The nature of science as questions
To know about the nature of science, you can’t just rote learn a set of characteristics or tenets of the nature of science. For a teacher, these tenets of the nature of science, like any list of key ideas, could easily become something to be transmitted rather than investigated. For students, the tenets could become something to know rather than to appreciate and understand.
For example, when thinking about the tenet that scientific knowledge is tentative, it is true that teaching about the tentative scientific knowledge certainly does reflect the changes in scientific knowledge throughout history. However, this ignores the durable character of well supported scientific knowledge that has stood the test of time and is backed by many lines of evidence. So scientific knowledge is both tentative and durable, and students must understand both aspects.
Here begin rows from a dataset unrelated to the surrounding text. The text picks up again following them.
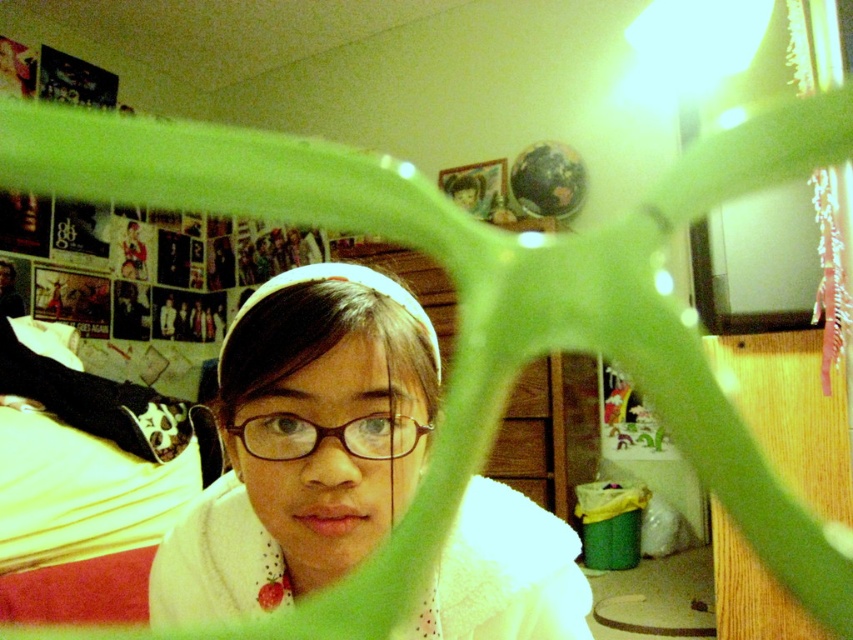
Question: Does white fluffy robe at center have a lesser width compared to brown matte glasses at center?

Choices:
 (A) no
 (B) yes

Answer: (A)

Question: Is white fluffy robe at center to the left of brown matte glasses at center from the viewer's perspective?

Choices:
 (A) no
 (B) yes

Answer: (A)

Question: Can you confirm if white fluffy robe at center is positioned to the right of brown matte glasses at center?

Choices:
 (A) no
 (B) yes

Answer: (B)

Question: Among these points, which one is nearest to the camera?

Choices:
 (A) (238, 429)
 (B) (372, 451)

Answer: (B)

Question: Which point is farther from the camera taking this photo?

Choices:
 (A) (283, 433)
 (B) (299, 356)

Answer: (A)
Rephrasing tenets as questions
Michael Clough suggests that the key to avoid rote learning a list is to explore these tenets as questions rather than statements:
- In what sense is scientific knowledge tentative? In what sense is it durable?
- To what extent is scientific knowledge empirically based (based on or derived from observations of the natural world)? In what sense is it not always empirically based?
- To what extent are scientists and scientific knowledge subjective? To what extent can they be objective? In what sense is scientific knowledge the product of human inference, imagination and creativity? In what sense is this not the case?
- To what extent is scientific knowledge socially and culturally embedded? In what sense does it transcend society and culture?
- In what sense is scientific knowledge invented? In what sense is it discovered?
- How does the notion of a scientific method distort how science actually works? How does it accurately portray aspects of how science works?
- In what sense are scientific laws and theories different types of knowledge? In what sense are they related?
- How are observations and inferences different? In what sense can they not be differentiated?
- How does private science differ from public science? In what ways are they similar?
Posing these ideas as questions rather than statements challenges teachers and students to realise that each situation is different and complex and that it is the context of the research that is important.
Clough, M. (2008). Teaching the nature of science to secondary and post-secondary students: Questions rather than tenets. California Journal of Science Education, 8(2), 31–40.